Clément arriva pour l’interrogatoire. Vingt-six ans, un an de plus que la victime, il arborait un visage anguleux dont l’allure invincible démontrait un physique gymnique. Il entra dans la pièce d’une démarche autoritaire. Regard vif auréolé d’une estafilade, il fixa l’inspecteur d’un salut énergique.

 La question fusa :

— Pourquoi ton retard ? Normalement vous arrivez deux heures avant le match ! Pour l’échauffement, les contrôles et la victime y tenait beaucoup ! C’est le sérieux de l’arbitre qui est en jeu.

—Ma voiture en panne, j’ai emprunté celle de mon frère. Sa voix suave, assurée faisait effet d’un somnifère.

 L’inspecteur enchaina sur le nouvel élément qu’on lui avait remis quelques minutes plus tôt.

—Tu as une fiat blanche nous précise le gardien ?

—Oui mais elle était en panne !

—On vérifiera car une fiat blanche est sortie à vive allure du stade avant midi ! Le pansement sur ton poignet gauche, un accident ?

L’assurance de Clément fondait comme neige au soleil.

—Ok ! pour toi, Alois gênait. Vous étiez tous les deux en compétition pour monter en ligue professionnelle. Un témoin t’a entendu le menacer ! La réussite ça exaspère jusqu’à pousser au crime !

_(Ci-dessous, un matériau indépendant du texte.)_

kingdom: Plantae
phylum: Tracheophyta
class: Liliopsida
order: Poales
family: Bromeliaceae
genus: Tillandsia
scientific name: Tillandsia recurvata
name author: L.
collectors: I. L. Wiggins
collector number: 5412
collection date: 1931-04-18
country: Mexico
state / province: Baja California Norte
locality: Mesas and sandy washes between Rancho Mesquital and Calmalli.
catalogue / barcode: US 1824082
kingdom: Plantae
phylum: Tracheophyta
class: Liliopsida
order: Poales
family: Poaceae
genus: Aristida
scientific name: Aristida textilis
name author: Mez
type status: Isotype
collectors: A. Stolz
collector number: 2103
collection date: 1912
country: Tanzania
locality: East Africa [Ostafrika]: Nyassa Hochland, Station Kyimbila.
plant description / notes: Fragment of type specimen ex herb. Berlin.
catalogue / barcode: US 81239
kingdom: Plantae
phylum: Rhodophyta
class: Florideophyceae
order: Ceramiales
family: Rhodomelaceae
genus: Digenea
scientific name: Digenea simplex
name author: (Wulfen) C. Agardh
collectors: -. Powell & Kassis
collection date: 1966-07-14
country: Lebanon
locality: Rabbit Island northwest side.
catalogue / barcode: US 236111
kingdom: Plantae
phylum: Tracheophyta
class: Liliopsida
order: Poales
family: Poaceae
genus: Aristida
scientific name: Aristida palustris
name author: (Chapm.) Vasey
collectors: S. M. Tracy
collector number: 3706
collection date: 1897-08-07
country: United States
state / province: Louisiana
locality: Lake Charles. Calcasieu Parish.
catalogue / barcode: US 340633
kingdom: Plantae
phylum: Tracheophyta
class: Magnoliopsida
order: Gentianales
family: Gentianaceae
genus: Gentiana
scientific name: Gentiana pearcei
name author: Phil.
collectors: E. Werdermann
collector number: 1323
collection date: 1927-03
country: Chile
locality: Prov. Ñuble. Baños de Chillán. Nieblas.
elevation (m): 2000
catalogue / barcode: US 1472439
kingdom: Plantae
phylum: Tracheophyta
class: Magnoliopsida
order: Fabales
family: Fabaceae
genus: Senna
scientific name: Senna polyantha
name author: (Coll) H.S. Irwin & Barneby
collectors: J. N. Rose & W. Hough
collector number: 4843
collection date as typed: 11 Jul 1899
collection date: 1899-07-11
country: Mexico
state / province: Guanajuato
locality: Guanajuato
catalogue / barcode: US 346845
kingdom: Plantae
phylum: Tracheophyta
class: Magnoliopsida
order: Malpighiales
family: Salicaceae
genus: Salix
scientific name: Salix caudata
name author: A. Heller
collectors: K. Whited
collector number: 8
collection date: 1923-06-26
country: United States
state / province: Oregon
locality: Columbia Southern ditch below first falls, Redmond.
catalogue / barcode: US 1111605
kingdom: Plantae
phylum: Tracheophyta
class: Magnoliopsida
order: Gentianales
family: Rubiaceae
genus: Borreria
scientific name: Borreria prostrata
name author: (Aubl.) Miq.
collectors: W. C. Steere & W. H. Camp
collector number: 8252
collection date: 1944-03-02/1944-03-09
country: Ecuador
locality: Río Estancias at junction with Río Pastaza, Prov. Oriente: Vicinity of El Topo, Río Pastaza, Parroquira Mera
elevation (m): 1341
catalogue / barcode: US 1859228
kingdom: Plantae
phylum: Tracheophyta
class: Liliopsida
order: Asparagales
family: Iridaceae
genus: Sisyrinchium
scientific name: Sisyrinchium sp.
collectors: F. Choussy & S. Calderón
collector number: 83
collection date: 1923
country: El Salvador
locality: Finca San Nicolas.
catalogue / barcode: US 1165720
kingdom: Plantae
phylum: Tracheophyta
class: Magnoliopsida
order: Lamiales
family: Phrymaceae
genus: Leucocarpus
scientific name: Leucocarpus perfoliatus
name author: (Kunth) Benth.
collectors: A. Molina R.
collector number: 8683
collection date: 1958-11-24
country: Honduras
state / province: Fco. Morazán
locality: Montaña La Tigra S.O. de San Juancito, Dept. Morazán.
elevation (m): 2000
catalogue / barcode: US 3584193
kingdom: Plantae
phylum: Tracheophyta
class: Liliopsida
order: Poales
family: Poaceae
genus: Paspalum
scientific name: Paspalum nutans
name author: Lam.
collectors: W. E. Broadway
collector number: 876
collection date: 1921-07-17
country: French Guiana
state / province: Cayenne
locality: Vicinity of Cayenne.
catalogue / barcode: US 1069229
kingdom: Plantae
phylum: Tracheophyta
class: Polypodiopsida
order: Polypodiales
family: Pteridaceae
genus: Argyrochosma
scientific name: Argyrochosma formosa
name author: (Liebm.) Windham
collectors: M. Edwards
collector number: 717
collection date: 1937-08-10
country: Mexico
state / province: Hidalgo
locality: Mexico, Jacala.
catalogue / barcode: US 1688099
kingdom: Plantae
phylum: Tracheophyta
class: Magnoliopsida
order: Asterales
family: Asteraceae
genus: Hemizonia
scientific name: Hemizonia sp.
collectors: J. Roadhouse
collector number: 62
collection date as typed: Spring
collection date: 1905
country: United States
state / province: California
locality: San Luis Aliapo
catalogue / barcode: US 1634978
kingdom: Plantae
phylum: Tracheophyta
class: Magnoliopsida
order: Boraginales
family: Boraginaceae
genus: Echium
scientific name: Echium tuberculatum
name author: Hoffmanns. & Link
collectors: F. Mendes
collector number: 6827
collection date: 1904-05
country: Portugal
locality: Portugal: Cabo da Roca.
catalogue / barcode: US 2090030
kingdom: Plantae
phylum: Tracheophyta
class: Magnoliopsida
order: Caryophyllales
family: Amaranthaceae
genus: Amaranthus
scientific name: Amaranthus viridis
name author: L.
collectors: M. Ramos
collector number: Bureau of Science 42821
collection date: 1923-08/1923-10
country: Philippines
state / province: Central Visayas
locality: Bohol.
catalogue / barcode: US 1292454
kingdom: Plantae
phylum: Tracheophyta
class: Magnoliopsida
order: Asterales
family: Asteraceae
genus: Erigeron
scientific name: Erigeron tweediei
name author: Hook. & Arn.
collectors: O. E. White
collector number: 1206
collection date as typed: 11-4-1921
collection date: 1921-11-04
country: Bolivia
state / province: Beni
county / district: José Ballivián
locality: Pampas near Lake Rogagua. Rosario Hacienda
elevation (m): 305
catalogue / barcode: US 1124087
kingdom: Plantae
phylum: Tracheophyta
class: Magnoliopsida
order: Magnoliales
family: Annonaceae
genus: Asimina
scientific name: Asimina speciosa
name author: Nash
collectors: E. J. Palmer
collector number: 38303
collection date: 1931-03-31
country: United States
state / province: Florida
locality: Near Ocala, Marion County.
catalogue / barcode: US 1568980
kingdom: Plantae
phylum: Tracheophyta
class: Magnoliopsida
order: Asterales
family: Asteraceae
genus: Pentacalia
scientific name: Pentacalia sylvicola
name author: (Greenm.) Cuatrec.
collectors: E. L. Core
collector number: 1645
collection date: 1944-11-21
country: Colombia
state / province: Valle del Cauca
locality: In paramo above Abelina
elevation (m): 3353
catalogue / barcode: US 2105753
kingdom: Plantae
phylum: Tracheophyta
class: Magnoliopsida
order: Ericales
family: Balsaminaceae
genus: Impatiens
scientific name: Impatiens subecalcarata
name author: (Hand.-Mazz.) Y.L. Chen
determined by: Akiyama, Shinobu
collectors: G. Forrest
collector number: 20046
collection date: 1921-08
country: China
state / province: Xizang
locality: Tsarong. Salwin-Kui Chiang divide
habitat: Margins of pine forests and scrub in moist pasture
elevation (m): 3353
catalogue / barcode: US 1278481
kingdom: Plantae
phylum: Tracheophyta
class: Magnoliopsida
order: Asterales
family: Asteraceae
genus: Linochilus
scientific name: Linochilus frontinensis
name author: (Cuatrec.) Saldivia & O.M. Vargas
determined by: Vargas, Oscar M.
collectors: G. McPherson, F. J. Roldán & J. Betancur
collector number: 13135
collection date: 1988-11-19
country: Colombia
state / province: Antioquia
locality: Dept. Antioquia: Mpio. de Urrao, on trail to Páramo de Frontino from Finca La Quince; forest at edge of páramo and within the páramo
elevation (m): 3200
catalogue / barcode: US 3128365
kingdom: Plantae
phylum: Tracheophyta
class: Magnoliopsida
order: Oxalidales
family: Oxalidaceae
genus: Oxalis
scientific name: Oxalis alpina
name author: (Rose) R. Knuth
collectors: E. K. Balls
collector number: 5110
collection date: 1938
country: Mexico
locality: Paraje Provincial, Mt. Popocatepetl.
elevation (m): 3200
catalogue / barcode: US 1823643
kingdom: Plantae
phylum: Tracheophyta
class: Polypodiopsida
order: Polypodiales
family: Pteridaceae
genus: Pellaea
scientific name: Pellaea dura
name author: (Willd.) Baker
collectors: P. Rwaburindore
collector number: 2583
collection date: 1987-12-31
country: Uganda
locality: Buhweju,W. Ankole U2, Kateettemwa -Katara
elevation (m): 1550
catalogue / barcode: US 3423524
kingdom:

—Je ne l’ai pas tué ! C’est vrai je lui ai demandé d’attendre une année pour proposer sa candidature. Mes résultats étaient meilleurs que les siens. Et passer en ligue 1 était vital pour moi ! Et puis, je suis arrivé la police était déjà là !

—On vérifiera. En attendant tiens-toi à notre disposition.

L’inspecteur Bollaert était tellement focalisé sur la culpabilité du jeune Matthieu qu’il ne vit pas le léger rictus de satisfaction qu’arborait Clément en passant la porte, ni le léger accro à la manche de son blouson. Sans tarder, Bollaert avait décidé d’arrêter le jeune arbitre Matthieu pour le faire passer aux aveux. 

Quelques heures plus tard dans une ruelle sombre, une main gantée d’où sortait un pansement lançait une coupe ensanglantée dans un container crasseux.

                                                                                                                                     — & —

2 commentaires

  • mijoroy

    Un interrogatoire concis, qui maintient le lecteur dans l’ambiance tendue de la pièce, un peu comme un huis clos. Les descriptions apportent avec le vocabulaire choisi de l’épaisseur à la tension qui s’installe entre Bollaert et les suspects. Tu sembles très à l’aise dans le genre policier. 🙂 Ton texte est bien construit, fluide et le fait d’enlever les « il dit, il répondit ect..;) apporte du rythme aux échanges. Joyeux Noël.

    • marie-christine-legrand

      Bonsoir Marie-Josée
      Je te souhaite une très bonne année 2023 ! Quelle soit prospère en écriture et riche d’inspiration !
      C’est intéressant de reprendre d’anciens textes pour pouvoir les remodeler et les enrichir, c’est là que le travail de la réécriture prend tout son sens.